* **Work task**
Locate the line bearing "Sim, G. (2015)." in the material below, then reproduce it and each following line up to and including the line bearing "Tatar, N., &".

* **Task material**
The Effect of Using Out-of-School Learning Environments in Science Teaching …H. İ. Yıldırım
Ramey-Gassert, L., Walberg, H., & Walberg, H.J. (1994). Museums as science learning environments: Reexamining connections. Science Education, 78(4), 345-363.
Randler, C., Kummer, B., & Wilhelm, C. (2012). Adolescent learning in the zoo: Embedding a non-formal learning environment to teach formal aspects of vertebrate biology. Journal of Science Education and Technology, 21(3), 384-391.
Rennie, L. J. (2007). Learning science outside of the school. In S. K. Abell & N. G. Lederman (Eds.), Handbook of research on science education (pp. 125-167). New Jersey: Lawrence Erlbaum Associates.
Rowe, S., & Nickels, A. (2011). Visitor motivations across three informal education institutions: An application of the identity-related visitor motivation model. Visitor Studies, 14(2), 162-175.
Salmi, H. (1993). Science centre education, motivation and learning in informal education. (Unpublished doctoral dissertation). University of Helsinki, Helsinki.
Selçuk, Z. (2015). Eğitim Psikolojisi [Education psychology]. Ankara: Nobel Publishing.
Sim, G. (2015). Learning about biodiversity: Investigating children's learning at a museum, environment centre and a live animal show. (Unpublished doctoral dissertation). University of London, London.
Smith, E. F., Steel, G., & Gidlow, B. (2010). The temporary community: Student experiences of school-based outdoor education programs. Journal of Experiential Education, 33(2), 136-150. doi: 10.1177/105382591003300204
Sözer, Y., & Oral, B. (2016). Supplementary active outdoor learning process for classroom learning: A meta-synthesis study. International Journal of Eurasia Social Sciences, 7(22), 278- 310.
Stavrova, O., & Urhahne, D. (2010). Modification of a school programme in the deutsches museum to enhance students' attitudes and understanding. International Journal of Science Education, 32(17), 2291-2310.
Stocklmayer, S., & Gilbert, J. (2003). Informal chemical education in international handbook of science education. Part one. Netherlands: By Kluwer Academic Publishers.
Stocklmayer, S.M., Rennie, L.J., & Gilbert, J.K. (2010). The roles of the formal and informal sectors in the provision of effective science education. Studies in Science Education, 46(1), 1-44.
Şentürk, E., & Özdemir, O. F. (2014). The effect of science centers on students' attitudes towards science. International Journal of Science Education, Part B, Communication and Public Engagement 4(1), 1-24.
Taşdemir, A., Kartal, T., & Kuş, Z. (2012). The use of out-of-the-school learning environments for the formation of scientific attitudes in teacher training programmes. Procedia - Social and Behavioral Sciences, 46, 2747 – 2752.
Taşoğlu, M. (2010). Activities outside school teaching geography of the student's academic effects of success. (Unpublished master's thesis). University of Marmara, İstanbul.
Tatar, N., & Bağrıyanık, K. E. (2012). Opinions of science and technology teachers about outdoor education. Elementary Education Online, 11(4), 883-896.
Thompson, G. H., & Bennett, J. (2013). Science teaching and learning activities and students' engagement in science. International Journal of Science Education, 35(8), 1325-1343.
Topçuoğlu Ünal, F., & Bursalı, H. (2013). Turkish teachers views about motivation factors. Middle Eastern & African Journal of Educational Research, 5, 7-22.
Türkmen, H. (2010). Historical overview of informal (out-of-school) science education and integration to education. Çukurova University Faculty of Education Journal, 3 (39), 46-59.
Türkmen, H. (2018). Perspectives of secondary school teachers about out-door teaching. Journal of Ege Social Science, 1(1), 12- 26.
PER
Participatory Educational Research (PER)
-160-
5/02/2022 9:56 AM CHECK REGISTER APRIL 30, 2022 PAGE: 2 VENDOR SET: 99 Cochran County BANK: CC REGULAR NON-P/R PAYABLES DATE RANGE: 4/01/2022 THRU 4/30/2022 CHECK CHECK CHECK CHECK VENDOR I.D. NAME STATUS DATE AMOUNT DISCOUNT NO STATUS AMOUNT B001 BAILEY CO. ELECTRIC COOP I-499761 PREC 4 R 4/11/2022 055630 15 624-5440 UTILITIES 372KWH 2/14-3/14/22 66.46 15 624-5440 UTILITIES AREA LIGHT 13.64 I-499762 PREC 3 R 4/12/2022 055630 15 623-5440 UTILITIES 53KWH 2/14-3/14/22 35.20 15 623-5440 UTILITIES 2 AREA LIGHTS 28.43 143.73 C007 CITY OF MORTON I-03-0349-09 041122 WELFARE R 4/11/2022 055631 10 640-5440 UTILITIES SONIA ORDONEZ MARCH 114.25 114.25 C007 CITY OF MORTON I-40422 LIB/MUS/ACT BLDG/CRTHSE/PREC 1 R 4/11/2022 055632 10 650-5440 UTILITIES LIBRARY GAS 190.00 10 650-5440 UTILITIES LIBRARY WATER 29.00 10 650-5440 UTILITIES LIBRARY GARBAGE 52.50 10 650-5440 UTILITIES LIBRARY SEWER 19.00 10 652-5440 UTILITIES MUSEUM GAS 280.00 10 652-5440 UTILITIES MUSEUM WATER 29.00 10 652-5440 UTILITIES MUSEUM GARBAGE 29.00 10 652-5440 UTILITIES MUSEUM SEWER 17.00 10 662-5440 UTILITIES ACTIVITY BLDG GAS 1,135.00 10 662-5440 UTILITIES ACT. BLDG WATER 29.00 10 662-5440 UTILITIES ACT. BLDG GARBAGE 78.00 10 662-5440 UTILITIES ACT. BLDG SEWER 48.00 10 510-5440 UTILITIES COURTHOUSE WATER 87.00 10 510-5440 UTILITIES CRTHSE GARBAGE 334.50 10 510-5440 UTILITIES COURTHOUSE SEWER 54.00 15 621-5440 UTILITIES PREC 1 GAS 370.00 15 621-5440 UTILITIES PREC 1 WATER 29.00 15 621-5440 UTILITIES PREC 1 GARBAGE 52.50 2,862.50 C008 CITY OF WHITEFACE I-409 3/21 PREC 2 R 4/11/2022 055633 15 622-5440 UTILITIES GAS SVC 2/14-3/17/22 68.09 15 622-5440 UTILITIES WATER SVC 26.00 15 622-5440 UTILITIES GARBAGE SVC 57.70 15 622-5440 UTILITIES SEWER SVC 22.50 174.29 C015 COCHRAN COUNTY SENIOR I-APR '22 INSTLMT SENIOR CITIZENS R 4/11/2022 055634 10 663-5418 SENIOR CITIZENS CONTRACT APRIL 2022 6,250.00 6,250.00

* **Exercise result**
Sim, G. (2015). Learning about biodiversity: Investigating children's learning at a museum, environment centre and a live animal show. (Unpublished doctoral dissertation). University of London, London.
Smith, E. F., Steel, G., & Gidlow, B. (2010). The temporary community: Student experiences of school-based outdoor education programs. Journal of Experiential Education, 33(2), 136-150. doi: 10.1177/105382591003300204
Sözer, Y., & Oral, B. (2016). Supplementary active outdoor learning process for classroom learning: A meta-synthesis study. International Journal of Eurasia Social Sciences, 7(22), 278- 310.
Stavrova, O., & Urhahne, D. (2010). Modification of a school programme in the deutsches museum to enhance students' attitudes and understanding. International Journal of Science Education, 32(17), 2291-2310.
Stocklmayer, S., & Gilbert, J. (2003). Informal chemical education in international handbook of science education. Part one. Netherlands: By Kluwer Academic Publishers.
Stocklmayer, S.M., Rennie, L.J., & Gilbert, J.K. (2010). The roles of the formal and informal sectors in the provision of effective science education. Studies in Science Education, 46(1), 1-44.
Şentürk, E., & Özdemir, O. F. (2014). The effect of science centers on students' attitudes towards science. International Journal of Science Education, Part B, Communication and Public Engagement 4(1), 1-24.
Taşdemir, A., Kartal, T., & Kuş, Z. (2012). The use of out-of-the-school learning environments for the formation of scientific attitudes in teacher training programmes. Procedia - Social and Behavioral Sciences, 46, 2747 – 2752.
Taşoğlu, M. (2010). Activities outside school teaching geography of the student's academic effects of success. (Unpublished master's thesis). University of Marmara, İstanbul.
Tatar, N., & Bağrıyanık, K. E. (2012). Opinions of science and technology teachers about outdoor education. Elementary Education Online, 11(4), 883-896.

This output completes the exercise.